The sex is hot and raunchy. Just think of long shapely legs in silk stockings wrapped round a trim male waist and firm buttocks. Think of a wail of desire and a woman’s fingers entwined in a man’s curly hair while her lips seek out his and their tongues lap together like waves on a seashore.
Think of his magnificent organ, sliding inwards and upwards in a sauce of feminine arousal, and of his proud, upstanding soldiers, each one ready, willing and able to hit the spot and do the honours on behalf of his battalion. Crikey, I’m confused now. Do I describe the female orgasm or hand out the Victoria Cross? Oh well. It’s much the same thing, you know…!
Oliver the gamekeeper has feelings, apparently. He’s angry at the thought of Constance’s using him to conceive a child, but it must be obvious to everyone at Chatterley that Connie doesn’t give a fig for her injured husband and is head-over-heels in love with the gamekeeper. Utterly besotted doesn’t even cover it.
After all, it’s Oliver she dances naked in the rain with, Oliver to whom she gravitates every minute of the day. And, when she realises she’s pregnant with Oliver’s child, it’s not Clifford (the Big Red Dog???) with whom she’s planning on settling down and playing House. But what’s Stuffed Shirt Clifford going to have to say about all this…? Constance is still his Awfully Wedded Wife, after all, isn’t she…?
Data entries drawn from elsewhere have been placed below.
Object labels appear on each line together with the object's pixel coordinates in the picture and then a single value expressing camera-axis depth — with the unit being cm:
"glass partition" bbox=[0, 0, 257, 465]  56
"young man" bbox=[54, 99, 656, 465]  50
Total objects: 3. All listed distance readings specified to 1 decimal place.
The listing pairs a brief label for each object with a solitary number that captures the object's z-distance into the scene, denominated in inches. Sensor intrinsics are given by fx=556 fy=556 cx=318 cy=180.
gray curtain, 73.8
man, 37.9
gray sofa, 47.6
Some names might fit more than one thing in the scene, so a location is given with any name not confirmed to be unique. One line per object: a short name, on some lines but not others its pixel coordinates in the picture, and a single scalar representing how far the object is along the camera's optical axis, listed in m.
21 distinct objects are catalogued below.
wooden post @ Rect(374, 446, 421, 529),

Not a whole lot happens in this film except for gorgeous scenery and inter-class sex, is that what you’d call it? The housekeeper, Mrs. Bolton, is played by Joely Richardson who, of course, played Lady Chatterley in the 1993 BBC TV serial version, with Sean Bean as her lover.
Finally, there’s a lot of sex in the fillum as I may have mentioned, but it’s not a very sexy film at the same time. Not a lot of chemistry between the two leads, you see, and no scenes at all where the viewer would be positively transported with passion out of their own circumstances and into the lovers’. It’s a very ploddy, ‘meh’ sort of film.
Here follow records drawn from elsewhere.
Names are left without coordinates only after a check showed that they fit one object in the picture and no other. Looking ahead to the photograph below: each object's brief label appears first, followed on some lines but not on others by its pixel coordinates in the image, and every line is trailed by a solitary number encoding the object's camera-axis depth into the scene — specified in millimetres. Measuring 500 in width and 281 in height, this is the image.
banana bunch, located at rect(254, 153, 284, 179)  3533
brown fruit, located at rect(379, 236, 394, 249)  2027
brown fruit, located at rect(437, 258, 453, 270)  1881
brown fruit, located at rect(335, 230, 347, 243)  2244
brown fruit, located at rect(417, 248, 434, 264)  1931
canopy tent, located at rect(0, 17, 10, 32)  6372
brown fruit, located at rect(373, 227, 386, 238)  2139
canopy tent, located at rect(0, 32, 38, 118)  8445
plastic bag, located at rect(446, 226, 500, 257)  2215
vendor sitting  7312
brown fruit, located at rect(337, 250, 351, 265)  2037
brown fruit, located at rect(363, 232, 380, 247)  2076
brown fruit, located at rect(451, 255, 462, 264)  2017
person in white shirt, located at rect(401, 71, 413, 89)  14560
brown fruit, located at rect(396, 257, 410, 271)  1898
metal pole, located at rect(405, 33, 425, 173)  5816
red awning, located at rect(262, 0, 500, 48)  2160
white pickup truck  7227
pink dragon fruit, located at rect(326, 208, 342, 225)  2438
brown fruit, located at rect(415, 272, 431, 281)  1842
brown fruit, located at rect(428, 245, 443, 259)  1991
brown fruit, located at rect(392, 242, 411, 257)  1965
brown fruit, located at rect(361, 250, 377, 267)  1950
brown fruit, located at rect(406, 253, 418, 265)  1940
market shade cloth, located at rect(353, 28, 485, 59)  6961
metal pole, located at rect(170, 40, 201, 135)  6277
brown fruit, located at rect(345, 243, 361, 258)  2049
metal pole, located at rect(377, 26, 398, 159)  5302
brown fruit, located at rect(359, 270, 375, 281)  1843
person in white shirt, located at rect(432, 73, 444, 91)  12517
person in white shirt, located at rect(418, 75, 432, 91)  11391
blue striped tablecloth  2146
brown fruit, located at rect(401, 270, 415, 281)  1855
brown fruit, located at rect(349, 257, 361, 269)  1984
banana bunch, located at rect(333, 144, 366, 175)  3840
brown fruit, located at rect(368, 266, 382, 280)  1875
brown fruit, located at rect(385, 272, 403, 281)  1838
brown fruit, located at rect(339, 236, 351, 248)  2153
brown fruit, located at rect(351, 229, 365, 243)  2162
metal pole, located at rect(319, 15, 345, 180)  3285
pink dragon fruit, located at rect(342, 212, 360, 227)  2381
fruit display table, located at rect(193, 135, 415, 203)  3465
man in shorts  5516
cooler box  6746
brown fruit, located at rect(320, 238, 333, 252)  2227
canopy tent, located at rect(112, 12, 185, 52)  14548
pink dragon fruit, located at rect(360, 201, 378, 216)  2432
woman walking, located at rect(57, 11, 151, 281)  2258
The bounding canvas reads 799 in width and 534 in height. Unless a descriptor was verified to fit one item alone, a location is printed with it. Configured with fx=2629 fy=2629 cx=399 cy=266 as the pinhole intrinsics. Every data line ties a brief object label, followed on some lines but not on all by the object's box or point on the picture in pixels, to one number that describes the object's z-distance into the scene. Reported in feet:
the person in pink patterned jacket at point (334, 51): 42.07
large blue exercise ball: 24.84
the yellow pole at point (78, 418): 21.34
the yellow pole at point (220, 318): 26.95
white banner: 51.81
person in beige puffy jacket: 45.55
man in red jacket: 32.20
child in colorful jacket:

Here’s a short wee sketch I wrote myself that might have livened the film up a bit.
Characters: Constance is the wife; Clifford the husband; and Oliver the lover.
Constance: Right, well, I’m off then, Clifford. I’m leaving you for Oliver, remember?
Clifford: Bugger. Was that today? I was sure it wasn’t until next week.
Constance: Clifford, you’re fucking hopeless, you know that?
Clifford: Well, at least I’m not the laughing stock of Chatterley like you, doing it with that gardener fellow every time my back is turned.
Constance: Clifford, your back is always turned, silly! It happened at the Battle of the Somme, don’t you remember? The doctors couldn’t turn you back around the right way again, remember?
Clifford: Thanks for reminding me, bitch. So, anyway, how do you and your gardener fellow propose to live without my millions?
Constance: We shall live deliciously, my gardener and I, feasting on fresh air and sunshine and poetry and art and Oliver’s massive knob.
Clifford, savagely disappointed: And to think I spent all that time trying to teach you that money is the only thing worth living for. I’m ashamed of you, Constance.
Constance: Oh, fuck off, Clifford, you old dullard. Here’s Oliver now, anyway. Now you’ll really see something. Oliver, honey, over here!
The couple start fucking, much to Clifford’s utter disgust. A crowd gathers round to praise Oliver’s exceptional swordsmanship.
Constance, moaning in mid-coitus: Lend us twenty quid, would you, Clifford? I’m a bit stoney, and you only pay Oliver once a year. It takes forever to come round.
Clifford: Give me one good reason why I should give you a brass farthing, woman?
Constance: Well, seriously, Clifford, old chap, you’re sucking Oliver’s cock right now. He’s not a bloody object, you know. A sex-thing on sale to the highest bidder. He’s very sensitive on the subject of being used for sex, as it goes.
Clifford: Ah balls. He reaches mournfully for his wallet and does the necessary.
Oliver grins broadly, carries on sucking and waves to the camera.